Other things not being equal, the interests of two beings are not weighed equally.

– Beginning: Optional reading-

Just like in situation 1, when an understaffed police station is asked for resources from two different parties, there is some decision making going on in order to decide whether/which of the parties’ interests should be prioritised. Ideally, interests would always be weighed equally, but in our physical world of finite resources, prioritising different interests (i.e. not giving the equal consideration) is often needed.

The rationale used for rejecting forms of discrimination like racism and sexism are based on the idea that the prioritising is not needed. One thing worth mentioning is that priorities are based on some assumptions. So in the case of the hospital, the priorities were based on a goal of reducing the number of deceased people and in the case of the police station, the priorities were based on a goal of giving more help to those who need it most and less help to those who need it less. In other words, we give unequal treatment to try to generate an equal state of affairs. It is a bit like the metaphor of adding wherever is needed and removing whenever is not needed to accomplish the goal of removing all the irregularities and achieving a flat ground.

How does this work for forms of discrimination like racism and sexism?
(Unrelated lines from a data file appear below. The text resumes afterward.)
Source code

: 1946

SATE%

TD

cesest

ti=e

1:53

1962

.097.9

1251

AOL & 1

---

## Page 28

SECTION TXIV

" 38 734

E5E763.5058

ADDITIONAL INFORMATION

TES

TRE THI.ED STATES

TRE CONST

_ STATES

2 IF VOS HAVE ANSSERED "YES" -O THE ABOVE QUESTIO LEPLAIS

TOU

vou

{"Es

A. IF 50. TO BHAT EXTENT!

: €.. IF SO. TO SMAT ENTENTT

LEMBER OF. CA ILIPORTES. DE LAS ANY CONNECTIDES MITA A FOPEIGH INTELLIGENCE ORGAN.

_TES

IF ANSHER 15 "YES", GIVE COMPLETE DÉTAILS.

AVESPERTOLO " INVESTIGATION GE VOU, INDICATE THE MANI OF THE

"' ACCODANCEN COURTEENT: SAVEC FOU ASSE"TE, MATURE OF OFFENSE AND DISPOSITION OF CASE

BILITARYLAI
A sexist person considers sex a relevant factor when examining the interests of two beings (who happen to belong to different sexes) when sex cannot be rationally argued to be a relevant factor. So when it comes to choosing two candidates for a job where sex is not relevant (for example, software engineering), a sexist person would still factor sex as a relevant factor. The argument against factoring sex here is that the sex of the person is not related to the person’s performance in a job where the only thing that matters is your performance as software engineer .

On the other hand, there could be a case where sexual discrimination is rationally supported. A female patient requests a female doctor on an assumption like the following:  she does not feel comfortable about the possibility of having to show her intimate parts to a male doctor. The core assumption is that nakedness is a very personal matter and we have as a goal that the wishes of the interested person should be granted whenever it is possible.

-End: Optional reading-

So the issue here is what qualifies as “relevant factors”. The relevant factors are those that maximise the goal held by the decision maker.

Let us bring the case of software engineer job that discriminates against women. Rather than calling it sexist, the question to be asked would be: what are the goals of the decision maker? Is it to have a software engineer or to have a male software engineer? If the goal was the former, the decision maker could be called sexist, otherwise it could not. Why? Because as we said, the interests of two parties are weighed equally when there are no goal-maximising factors.

Surely, someone could say that the goal of keeping a male-only company is sexist, but it is not. It does indeed differentiate on the basis of sex but it does not make judgements about the capabilities of the differentiated person. A case of discrimination would be the case where the decision maker is faced with two applications by a man and a woman for a job that only requires communication skills yet the decision maker prioritises one sex over the other. That is discrimination.

The solution to the problem of equality is establishing the nature of the goal. Once the goal is clearly defined, any possible relevant factors can be pinpointed and a fair decision making can be carried out (or an unfair decision making can be pointed out).